Page-level text extractions:
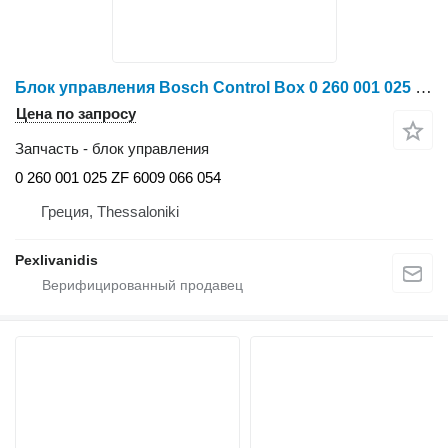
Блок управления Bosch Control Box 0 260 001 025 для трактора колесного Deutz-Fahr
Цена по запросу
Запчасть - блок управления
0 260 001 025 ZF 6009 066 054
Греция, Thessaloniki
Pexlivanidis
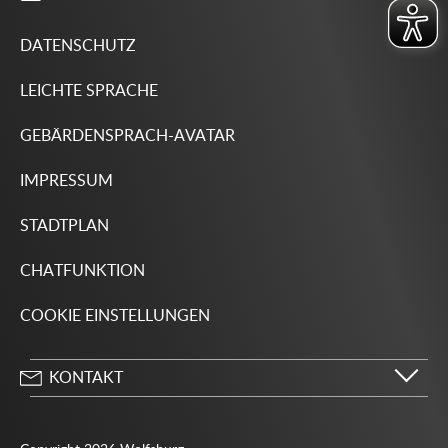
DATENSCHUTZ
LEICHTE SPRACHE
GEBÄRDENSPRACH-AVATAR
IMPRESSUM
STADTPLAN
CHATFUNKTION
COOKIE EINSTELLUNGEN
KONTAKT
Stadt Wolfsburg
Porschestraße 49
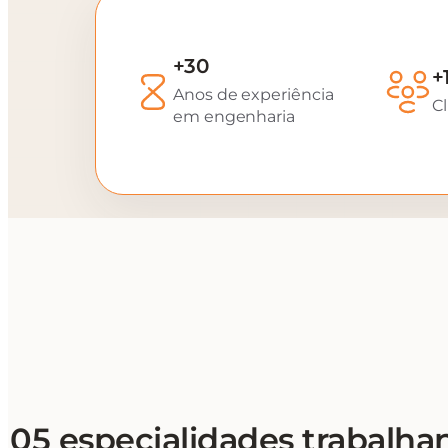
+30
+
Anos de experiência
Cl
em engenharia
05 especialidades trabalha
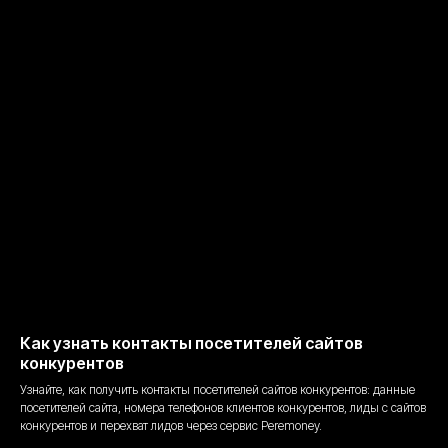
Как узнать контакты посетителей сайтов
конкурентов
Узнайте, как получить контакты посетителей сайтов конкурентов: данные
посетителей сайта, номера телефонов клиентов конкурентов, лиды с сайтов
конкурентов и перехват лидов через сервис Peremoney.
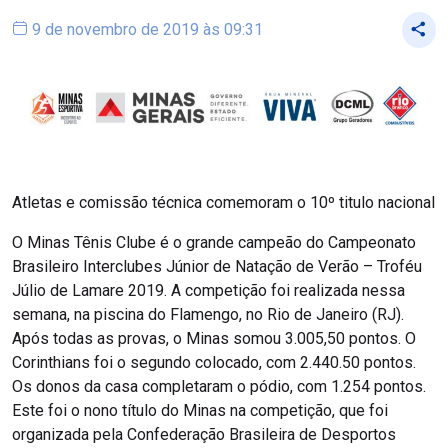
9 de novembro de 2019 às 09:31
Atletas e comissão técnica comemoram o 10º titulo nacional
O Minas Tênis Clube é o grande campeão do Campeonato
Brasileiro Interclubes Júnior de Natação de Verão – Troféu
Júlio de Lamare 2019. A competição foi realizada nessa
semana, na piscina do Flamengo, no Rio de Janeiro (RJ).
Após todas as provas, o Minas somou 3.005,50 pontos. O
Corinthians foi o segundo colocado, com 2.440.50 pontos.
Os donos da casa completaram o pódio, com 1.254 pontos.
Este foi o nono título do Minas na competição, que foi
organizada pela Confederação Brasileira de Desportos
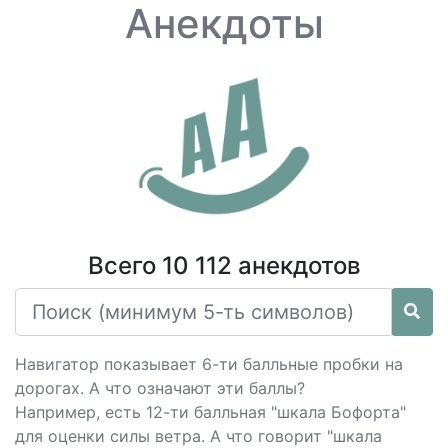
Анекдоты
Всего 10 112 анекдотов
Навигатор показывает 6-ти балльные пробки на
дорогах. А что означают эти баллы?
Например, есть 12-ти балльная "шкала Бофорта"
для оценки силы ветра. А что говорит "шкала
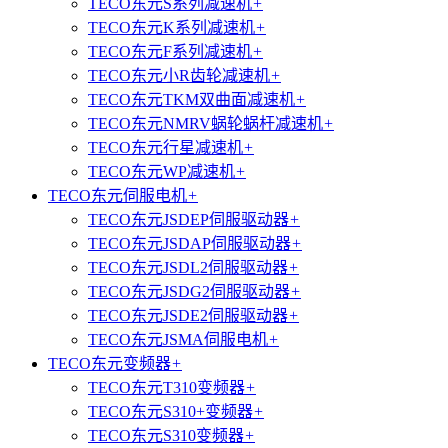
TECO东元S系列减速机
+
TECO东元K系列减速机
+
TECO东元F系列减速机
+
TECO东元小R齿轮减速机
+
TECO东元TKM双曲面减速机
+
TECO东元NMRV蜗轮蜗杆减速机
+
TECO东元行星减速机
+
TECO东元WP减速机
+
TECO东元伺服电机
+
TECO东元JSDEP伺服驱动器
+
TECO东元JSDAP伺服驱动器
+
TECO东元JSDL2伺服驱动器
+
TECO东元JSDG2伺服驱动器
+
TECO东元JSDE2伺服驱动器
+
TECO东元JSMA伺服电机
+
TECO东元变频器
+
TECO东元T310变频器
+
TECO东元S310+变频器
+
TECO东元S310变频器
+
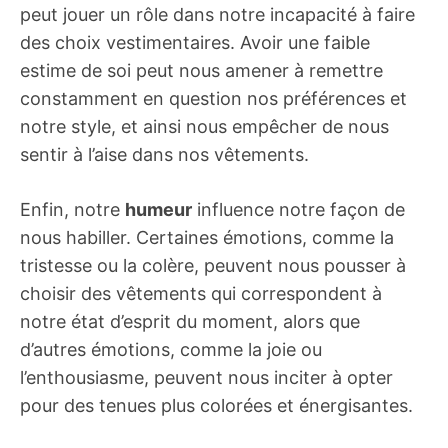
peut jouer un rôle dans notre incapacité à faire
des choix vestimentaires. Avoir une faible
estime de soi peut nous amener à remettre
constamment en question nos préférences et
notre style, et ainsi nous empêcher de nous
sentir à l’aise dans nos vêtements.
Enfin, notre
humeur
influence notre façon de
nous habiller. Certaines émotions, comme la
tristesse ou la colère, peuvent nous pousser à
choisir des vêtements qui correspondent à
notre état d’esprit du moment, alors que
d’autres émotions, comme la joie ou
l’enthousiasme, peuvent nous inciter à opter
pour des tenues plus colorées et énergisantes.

==

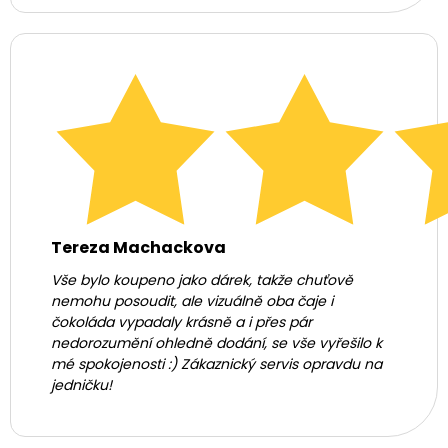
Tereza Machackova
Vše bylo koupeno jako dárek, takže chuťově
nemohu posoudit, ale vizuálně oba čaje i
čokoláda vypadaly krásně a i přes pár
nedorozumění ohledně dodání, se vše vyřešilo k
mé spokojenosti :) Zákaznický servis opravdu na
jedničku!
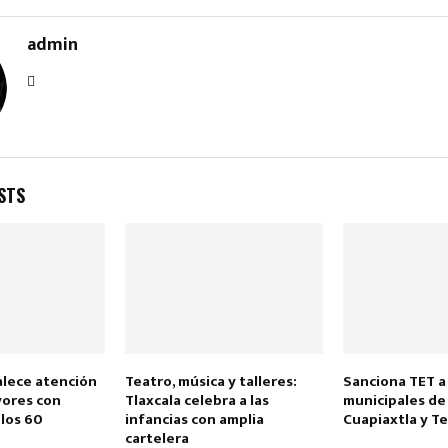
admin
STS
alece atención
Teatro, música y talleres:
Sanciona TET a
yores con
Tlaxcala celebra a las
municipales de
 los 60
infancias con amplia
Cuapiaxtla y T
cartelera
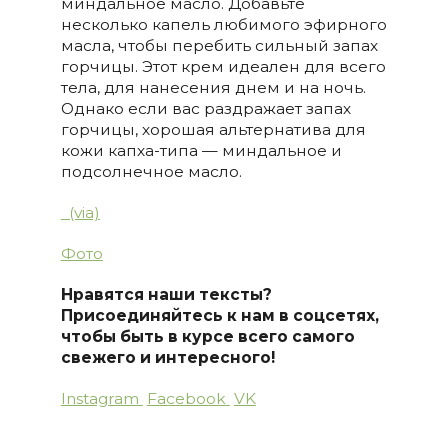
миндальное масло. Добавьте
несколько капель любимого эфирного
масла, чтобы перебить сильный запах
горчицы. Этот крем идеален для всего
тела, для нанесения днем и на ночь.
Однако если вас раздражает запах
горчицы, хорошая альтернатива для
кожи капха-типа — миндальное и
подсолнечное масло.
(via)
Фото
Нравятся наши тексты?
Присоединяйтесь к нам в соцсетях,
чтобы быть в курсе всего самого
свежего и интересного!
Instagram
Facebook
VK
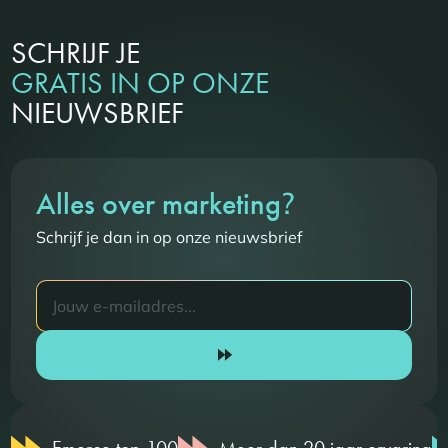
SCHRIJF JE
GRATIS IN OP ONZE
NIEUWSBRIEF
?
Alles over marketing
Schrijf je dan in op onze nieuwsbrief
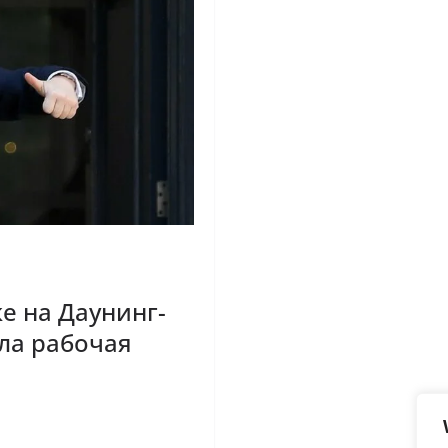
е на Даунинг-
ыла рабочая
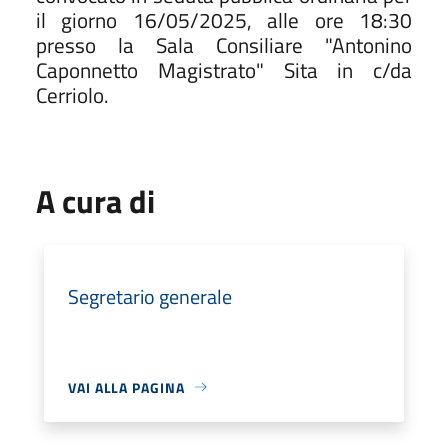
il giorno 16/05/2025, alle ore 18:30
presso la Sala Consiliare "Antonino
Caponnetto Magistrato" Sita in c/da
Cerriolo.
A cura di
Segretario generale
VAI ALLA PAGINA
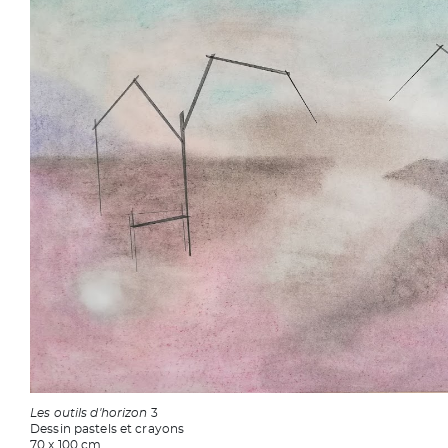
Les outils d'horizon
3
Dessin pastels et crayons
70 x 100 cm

* * *

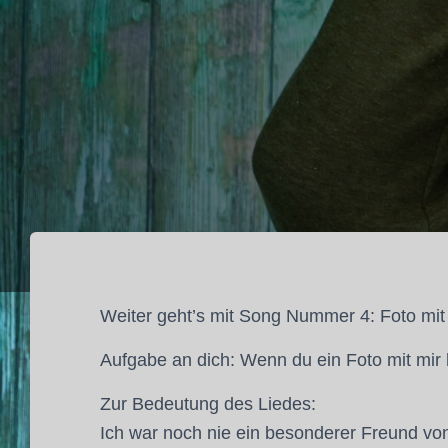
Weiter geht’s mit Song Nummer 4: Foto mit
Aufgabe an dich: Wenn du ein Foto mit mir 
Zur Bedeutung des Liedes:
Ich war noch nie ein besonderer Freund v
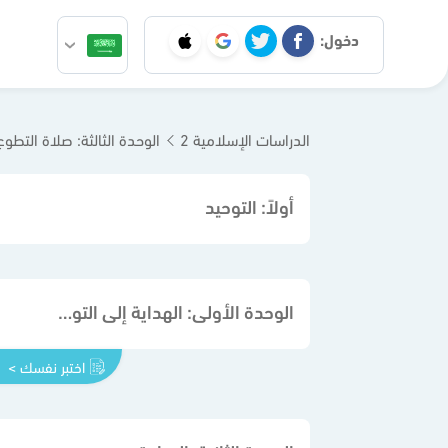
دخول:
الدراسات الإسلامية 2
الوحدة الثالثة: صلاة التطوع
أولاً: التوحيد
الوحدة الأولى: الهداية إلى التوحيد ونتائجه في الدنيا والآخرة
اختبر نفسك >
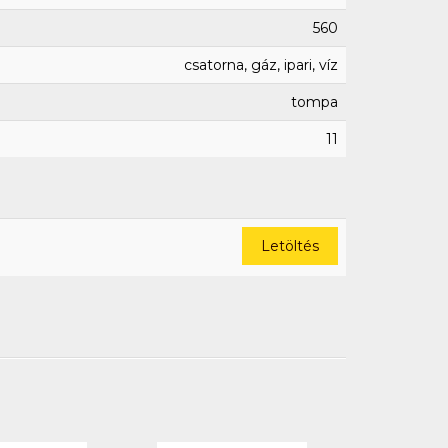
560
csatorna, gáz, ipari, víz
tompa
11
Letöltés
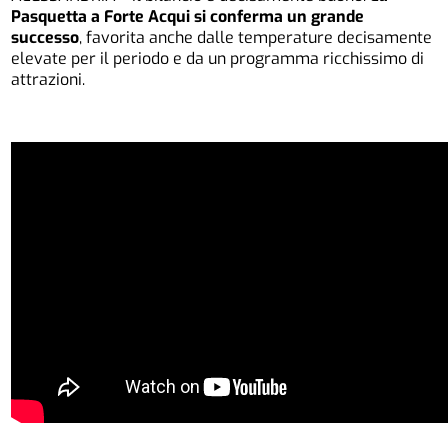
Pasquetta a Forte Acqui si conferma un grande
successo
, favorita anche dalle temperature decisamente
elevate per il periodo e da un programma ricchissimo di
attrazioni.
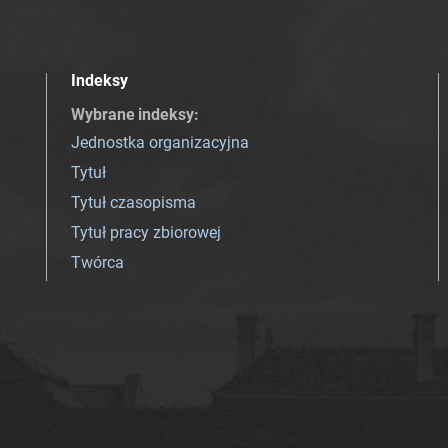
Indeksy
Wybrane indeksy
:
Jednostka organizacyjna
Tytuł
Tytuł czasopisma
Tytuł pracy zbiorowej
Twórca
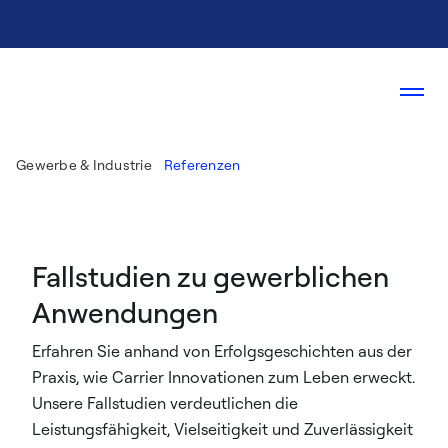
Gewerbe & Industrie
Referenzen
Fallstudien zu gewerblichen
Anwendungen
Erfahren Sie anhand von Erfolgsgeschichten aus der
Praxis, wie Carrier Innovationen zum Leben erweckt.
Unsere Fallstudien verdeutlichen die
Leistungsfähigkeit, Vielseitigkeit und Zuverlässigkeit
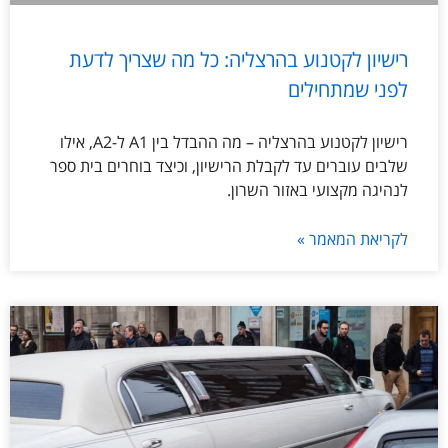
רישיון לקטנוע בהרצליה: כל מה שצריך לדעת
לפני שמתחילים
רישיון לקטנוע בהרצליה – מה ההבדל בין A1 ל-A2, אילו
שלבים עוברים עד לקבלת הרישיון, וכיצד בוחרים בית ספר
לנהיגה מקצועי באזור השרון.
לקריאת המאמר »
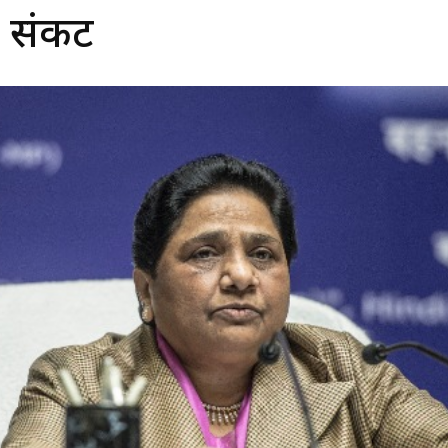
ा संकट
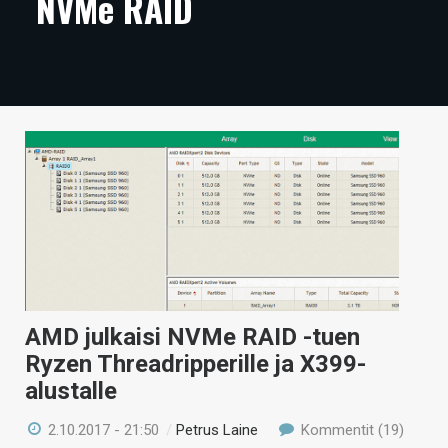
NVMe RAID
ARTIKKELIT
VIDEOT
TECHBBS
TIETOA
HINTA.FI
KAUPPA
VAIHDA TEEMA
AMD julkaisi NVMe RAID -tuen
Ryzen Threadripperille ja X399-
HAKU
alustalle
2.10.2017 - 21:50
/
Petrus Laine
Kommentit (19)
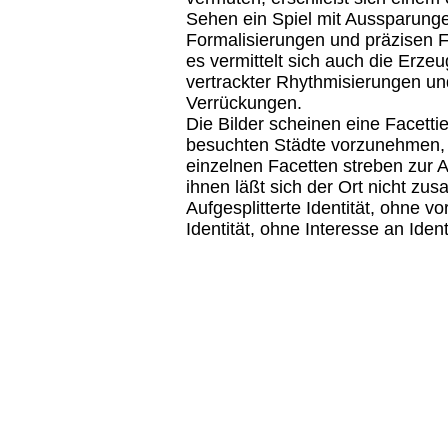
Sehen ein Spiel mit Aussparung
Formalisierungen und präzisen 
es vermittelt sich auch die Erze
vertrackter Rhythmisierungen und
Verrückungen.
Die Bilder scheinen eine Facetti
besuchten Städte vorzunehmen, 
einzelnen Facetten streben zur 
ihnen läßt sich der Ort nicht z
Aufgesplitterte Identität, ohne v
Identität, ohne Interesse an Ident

_EXERCISE DIRECTIONS:_
From the records above, transcribe exactly the lines starting at the one containing "municipales de" and ending at the one containing "тела, для нанесения днем и на ночь.". Skip the pictures.

_TASK OUTPUT:_
municipales de
 los 60
infancias con amplia
Cuapiaxtla y T
cartelera
миндальное масло. Добавьте
несколько капель любимого эфирного
масла, чтобы перебить сильный запах
горчицы. Этот крем идеален для всего
тела, для нанесения днем и на ночь.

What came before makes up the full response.